About this task
Scan the records below and copy every line that contains the string "rule".
——————
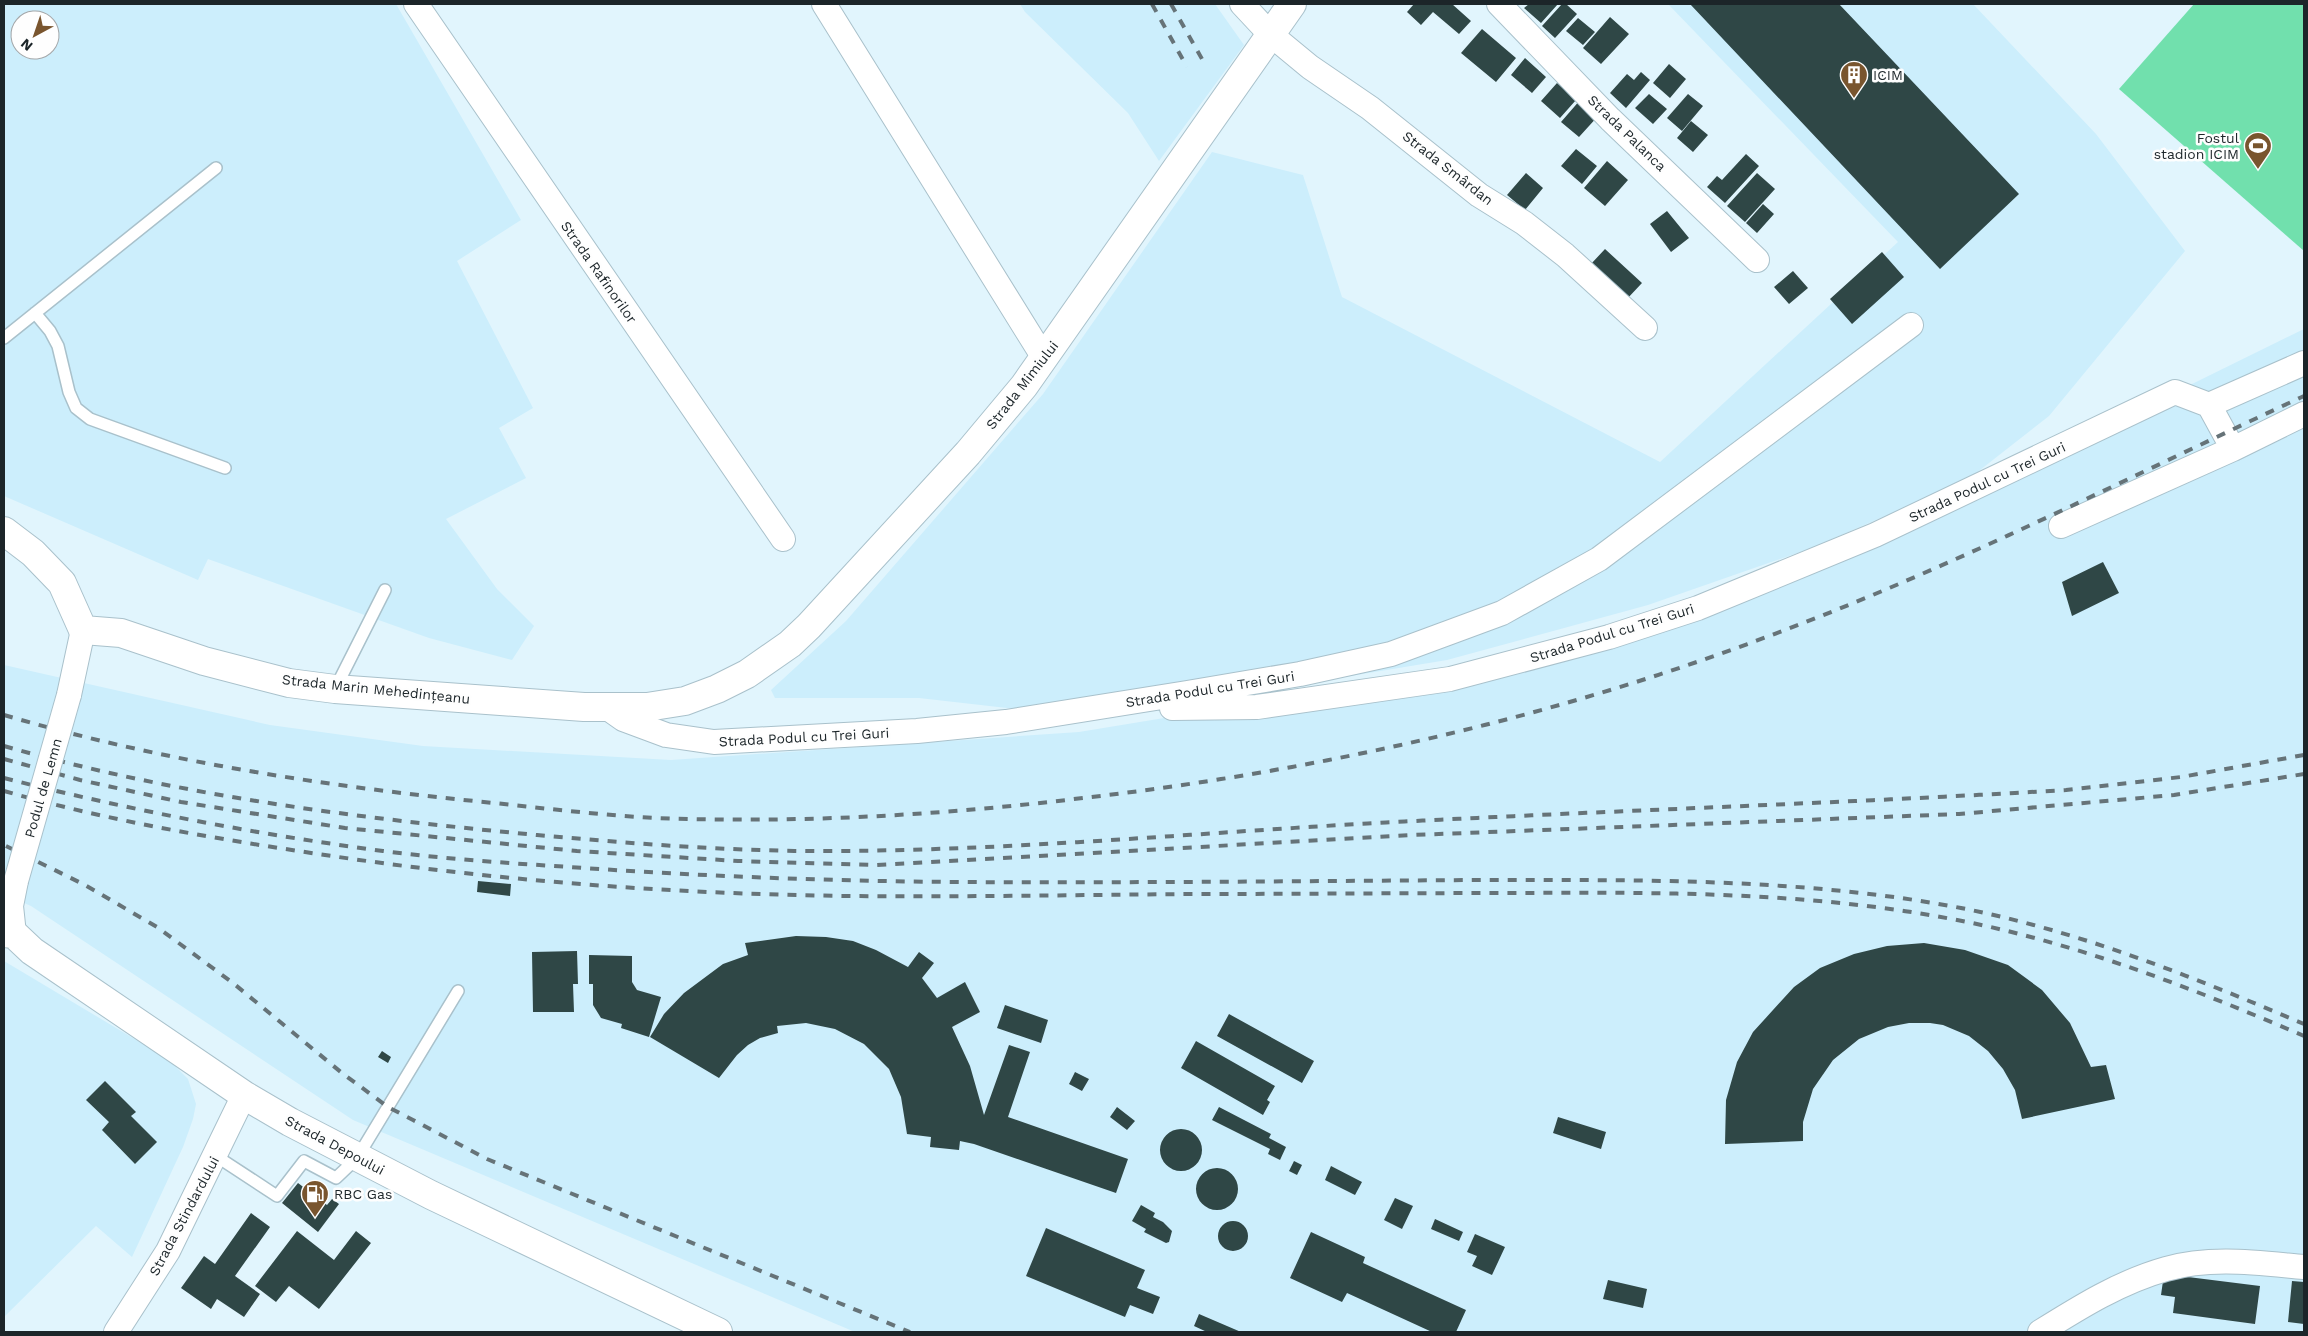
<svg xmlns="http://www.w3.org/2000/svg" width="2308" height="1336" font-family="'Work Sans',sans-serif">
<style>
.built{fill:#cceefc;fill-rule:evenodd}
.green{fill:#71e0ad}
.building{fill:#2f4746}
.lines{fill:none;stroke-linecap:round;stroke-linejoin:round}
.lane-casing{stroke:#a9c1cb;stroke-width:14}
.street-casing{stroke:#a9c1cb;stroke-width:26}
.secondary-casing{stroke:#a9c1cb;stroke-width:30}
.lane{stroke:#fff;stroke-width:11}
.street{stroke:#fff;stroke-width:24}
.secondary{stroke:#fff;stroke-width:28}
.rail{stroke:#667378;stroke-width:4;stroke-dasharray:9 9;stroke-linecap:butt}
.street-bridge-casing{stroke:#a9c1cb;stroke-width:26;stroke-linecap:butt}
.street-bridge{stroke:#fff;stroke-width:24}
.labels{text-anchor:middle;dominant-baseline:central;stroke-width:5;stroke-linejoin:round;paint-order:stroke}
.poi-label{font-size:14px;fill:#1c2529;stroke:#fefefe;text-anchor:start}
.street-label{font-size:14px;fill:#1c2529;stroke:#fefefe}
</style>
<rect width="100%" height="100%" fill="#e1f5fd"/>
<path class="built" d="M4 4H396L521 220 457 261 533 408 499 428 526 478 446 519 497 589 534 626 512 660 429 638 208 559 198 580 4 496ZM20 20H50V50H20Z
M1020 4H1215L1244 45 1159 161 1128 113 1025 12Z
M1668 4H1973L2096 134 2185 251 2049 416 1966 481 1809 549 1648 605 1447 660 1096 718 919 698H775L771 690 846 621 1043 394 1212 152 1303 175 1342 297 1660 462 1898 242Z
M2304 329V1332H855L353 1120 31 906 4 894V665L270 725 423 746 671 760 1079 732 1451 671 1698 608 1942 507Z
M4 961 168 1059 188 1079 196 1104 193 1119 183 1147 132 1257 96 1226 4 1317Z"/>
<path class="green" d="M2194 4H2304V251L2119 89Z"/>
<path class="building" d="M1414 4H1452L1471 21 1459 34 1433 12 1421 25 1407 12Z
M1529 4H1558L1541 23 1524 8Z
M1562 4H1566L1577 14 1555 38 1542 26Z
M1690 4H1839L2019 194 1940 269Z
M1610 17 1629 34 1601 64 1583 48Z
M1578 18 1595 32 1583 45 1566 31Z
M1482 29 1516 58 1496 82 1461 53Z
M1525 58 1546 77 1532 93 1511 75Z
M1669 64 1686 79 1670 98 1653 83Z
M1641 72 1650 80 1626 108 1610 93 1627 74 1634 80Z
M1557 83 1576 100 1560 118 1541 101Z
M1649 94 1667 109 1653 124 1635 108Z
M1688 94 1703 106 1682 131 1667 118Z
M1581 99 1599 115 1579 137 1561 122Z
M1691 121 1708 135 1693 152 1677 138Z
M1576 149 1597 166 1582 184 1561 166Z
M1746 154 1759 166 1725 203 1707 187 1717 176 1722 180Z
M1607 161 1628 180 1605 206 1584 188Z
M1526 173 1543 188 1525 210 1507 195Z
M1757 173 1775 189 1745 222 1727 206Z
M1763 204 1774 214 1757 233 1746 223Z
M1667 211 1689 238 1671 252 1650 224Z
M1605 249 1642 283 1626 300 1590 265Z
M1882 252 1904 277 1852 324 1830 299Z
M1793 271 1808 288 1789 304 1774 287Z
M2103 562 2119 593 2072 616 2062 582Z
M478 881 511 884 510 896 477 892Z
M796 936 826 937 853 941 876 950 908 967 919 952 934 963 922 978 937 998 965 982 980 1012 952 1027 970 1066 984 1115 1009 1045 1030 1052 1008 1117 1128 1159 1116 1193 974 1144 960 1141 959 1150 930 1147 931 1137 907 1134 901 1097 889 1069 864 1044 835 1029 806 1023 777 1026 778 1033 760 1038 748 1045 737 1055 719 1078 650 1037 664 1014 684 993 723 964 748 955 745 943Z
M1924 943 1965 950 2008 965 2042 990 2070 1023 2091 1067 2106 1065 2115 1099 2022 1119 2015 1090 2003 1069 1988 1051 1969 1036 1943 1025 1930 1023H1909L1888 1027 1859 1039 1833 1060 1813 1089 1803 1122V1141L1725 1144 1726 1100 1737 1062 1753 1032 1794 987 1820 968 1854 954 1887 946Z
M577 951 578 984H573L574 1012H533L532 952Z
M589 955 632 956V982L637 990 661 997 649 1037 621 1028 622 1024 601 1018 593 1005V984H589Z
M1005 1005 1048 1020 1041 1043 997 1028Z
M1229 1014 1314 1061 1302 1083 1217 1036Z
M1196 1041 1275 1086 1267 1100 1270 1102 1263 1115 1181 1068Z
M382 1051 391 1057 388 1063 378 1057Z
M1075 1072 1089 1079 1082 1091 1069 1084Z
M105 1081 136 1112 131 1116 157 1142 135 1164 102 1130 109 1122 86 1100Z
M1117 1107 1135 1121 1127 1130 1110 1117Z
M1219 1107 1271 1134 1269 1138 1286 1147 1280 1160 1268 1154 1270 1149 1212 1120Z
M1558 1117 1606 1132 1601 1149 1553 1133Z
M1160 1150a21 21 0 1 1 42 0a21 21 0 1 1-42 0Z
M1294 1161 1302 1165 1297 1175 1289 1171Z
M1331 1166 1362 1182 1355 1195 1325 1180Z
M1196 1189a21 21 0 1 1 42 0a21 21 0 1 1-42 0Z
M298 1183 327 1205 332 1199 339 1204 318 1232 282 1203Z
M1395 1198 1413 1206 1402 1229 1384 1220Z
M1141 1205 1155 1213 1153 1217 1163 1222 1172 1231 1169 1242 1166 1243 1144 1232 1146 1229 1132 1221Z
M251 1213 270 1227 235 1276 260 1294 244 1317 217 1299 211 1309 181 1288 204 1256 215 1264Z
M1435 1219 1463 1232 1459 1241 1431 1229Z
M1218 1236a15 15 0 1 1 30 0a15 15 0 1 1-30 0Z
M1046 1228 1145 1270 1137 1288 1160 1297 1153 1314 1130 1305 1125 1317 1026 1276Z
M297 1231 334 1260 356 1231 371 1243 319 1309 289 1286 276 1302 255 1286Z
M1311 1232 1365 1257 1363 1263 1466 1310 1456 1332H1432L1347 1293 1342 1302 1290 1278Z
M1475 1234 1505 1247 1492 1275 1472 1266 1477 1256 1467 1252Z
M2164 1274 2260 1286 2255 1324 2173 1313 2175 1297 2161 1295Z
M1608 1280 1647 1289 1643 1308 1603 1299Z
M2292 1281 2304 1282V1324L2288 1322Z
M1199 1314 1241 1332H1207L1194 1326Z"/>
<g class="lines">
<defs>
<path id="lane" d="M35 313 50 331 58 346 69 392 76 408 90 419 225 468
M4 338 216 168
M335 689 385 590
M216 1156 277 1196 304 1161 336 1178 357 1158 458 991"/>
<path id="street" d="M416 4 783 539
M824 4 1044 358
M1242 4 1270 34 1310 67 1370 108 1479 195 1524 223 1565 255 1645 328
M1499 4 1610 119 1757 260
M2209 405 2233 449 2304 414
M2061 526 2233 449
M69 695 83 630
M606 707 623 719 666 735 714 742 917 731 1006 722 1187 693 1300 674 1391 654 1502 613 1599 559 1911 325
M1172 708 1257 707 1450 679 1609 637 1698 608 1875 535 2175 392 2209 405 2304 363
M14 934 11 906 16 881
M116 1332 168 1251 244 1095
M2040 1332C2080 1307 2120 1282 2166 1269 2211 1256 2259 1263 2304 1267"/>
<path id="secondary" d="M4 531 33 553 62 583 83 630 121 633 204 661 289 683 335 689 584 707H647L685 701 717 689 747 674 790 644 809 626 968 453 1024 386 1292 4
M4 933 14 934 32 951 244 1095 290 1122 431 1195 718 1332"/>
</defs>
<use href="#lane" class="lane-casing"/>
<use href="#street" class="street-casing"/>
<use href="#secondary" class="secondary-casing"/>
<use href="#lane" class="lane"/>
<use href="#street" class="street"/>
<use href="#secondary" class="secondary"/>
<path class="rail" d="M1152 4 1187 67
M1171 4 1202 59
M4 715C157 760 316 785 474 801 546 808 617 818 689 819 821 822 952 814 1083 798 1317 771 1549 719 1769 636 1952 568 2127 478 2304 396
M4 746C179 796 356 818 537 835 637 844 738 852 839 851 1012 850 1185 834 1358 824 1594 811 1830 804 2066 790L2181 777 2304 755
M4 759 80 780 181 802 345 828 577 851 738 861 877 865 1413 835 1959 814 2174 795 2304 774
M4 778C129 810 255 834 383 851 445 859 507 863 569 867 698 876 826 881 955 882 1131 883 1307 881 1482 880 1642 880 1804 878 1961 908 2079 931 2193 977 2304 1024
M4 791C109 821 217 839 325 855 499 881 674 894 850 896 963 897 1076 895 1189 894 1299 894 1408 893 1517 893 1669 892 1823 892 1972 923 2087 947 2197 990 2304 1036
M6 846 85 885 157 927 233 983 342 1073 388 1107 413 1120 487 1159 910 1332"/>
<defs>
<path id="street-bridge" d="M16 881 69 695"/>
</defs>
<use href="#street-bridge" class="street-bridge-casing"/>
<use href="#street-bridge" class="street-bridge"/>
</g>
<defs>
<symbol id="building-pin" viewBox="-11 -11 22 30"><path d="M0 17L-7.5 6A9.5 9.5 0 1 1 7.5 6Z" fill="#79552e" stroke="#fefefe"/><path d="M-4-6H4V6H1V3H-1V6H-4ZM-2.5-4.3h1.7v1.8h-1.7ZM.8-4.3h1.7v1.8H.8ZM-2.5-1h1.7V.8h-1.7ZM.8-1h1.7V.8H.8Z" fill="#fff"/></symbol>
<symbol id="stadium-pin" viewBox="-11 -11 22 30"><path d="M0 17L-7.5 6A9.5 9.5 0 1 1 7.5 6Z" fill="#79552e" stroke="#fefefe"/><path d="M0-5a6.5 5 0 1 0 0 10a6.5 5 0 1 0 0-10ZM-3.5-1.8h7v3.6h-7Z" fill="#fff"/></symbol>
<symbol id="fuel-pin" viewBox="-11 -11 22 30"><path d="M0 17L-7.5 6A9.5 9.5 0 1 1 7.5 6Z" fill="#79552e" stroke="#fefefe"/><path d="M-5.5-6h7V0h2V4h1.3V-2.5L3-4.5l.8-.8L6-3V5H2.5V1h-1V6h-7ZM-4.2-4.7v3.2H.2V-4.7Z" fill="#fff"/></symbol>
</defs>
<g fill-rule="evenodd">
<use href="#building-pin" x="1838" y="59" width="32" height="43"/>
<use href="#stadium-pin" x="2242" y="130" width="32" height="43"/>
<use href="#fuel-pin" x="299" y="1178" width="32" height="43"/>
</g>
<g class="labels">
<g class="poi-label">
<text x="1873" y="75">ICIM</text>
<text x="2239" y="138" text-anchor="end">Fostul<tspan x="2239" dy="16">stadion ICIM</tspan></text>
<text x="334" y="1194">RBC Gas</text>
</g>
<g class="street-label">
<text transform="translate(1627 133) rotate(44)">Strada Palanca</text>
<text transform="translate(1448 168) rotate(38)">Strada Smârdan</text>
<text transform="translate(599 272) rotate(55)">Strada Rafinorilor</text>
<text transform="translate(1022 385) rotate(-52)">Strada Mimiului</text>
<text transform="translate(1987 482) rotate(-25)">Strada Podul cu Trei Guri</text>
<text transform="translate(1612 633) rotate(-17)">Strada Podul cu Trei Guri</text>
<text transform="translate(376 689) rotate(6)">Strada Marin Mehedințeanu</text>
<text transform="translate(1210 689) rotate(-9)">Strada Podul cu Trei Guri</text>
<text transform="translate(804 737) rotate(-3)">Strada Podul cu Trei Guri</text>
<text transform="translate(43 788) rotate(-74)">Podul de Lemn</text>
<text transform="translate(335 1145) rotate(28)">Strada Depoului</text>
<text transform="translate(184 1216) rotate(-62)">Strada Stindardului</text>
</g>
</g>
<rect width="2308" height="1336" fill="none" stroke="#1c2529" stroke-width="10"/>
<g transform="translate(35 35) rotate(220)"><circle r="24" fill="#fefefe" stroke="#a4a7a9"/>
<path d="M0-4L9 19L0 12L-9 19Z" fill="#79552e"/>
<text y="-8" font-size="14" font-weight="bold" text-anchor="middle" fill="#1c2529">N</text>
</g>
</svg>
——————
Result of the task
.built{fill:#cceefc;fill-rule:evenodd}
<g fill-rule="evenodd">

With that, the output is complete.